Éros hoche lentement la tête, son regard perçant scrutant chaque nuance de mon visage. Il reste silencieux quelques secondes avant que je ne pousse un soupir, passant une main nerveuse dans mes cheveux.
— Je verrai avec elle demain ce qu'elle veut faire. Pour l'instant, elle doit se reposer. Elle est en sécurité ici cette nuit.
— Tu comptes faire quoi ? La regarder dormir toute la nuit ? ironise-t-il avec un rictus. Tu risques surtout de lui faire encore plus peur avec ton tact légendaire... Quoique, j'étais plutôt surpris quand je suis arrivé. Le grand Alek ténébreux s'est laissé approcher ?
Il me donne un léger coup d'épaule, cherchant à alléger l'ambiance. Son sourire en coin m'agace, et je lui lance un regard sombre.
— Ta gueule, Éros. Ce n'est vraiment pas le moment de plaisanter...
— C'est toujours le moment, surtout quand je vois quelque chose d'aussi improbable venant de toi.
Son sourire s'élargit alors que je continue à le fusiller du regard. Il lève les mains en signe de reddition.
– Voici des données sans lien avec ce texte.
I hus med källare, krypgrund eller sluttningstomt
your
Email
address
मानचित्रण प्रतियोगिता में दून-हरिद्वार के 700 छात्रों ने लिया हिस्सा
— C'est bon, c'est bon, calme-toi, Casanova. Je te laisse tranquille avec ça.
Je n'ai même pas le temps de répondre qu'un bruit attire mon attention. Julia bouge de plus en plus sur le canapé, ses mouvements devenant saccadés, presque paniqués. Son souffle s'accélère, ses doigts crispés sur le tissu de ma veste qu'elle serre contre elle comme un bouclier. Puis, un cri déchire le silence. Un cri chargé de terreur.
Je m'approche précipitamment, me baissant à sa hauteur. Ma main se pose doucement sur son épaule, tentant de la réveiller sans la brusquer. Mais, dans un geste de défense purement instinctif, son poing s'élance... et atterrit directement sur mon visage.
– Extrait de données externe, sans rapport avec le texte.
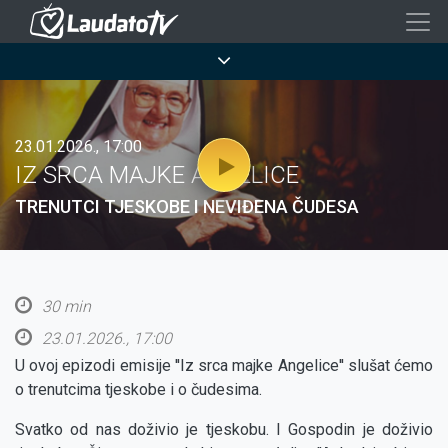
Skoči
na
Breadcrumb
glavni
sadržaj
23.01.2026., 17:00
IZ SRCA MAJKE ANGELICE
TRENUTCI TJESKOBE I NEVIĐENA ČUDESA
30 min
23.01.2026., 17:00
U ovoj epizodi emisije ''Iz srca majke Angelice'' slušat ćemo
o trenutcima tjeskobe i o čudesima.
Svatko od nas doživio je tjeskobu. I Gospodin je doživio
La douleur explose brièvement dans ma mâchoire, mais ce n'est rien comparé au rire d'Éros qui résonne depuis la cuisine. Je serre les dents, ignorant sa réaction, et me concentre sur Julia qui tremble encore.
Elle pousse un dernier cri avant d'ouvrir brusquement les yeux, complètement déboussolée. Son regard terrifié croise le mien, et sans prévenir, elle se jette dans mes bras, agrippant mon dos comme si elle s'accrochait à une bouée de sauvetage. La force de son geste me surprend, me faisant légèrement vaciller en arrière.
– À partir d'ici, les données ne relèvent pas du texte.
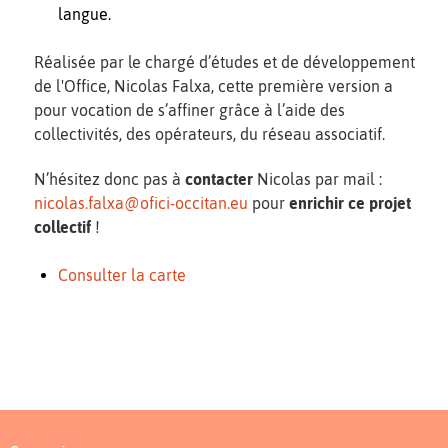
langue.
Réalisée par le chargé d’études et de développement
de l'Office, Nicolas Falxa, cette première version a
pour vocation de s’affiner grâce à l’aide des
collectivités, des opérateurs, du réseau associatif.
N’hésitez donc pas à
contacter
Nicolas par mail :
nicolas.falxa@ofici-occitan.eu
pour
enrichir ce projet
collectif
!
Consulter la carte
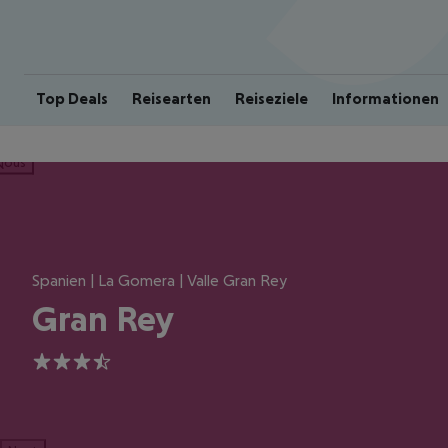
Top Deals
Reisearten
Reiseziele
Informationen
ious
Spanien | La Gomera | Valle Gran Rey
Gran Rey
3.5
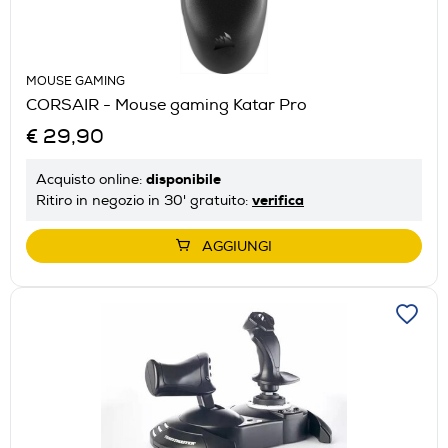
MOUSE GAMING
CORSAIR - Mouse gaming Katar Pro
€ 29,90
disponibile
Acquisto online:
verifica
Ritiro in negozio in 30' gratuito:
AGGIUNGI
Par pur réflexe, je referme mes bras autour d'elle, la serrant contre moi dans un élan protecteur. Mon menton repose légèrement sur sa tête alors que je murmure d'une voix apaisante :
— Tout va bien... Vous êtes en sécurité, Julia. Je suis là, je ne vous abandonnerai pas.
Je répète ces mots doucement, rythmiquement, tout en la berçant légèrement. Son souffle tremblant s'apaise petit à petit contre ma poitrine, son corps se détendant progressivement dans mon étreinte. Mes doigts effleurent inconsciemment son dos, cherchant à chasser la peur qui l'oppresse.
Éros, toujours adossé au comptoir, nous observe en silence. Mais cette fois, il ne dit rien. Et pour une fois, il n'a même pas besoin de parler pour que je sache ce qu'il pense.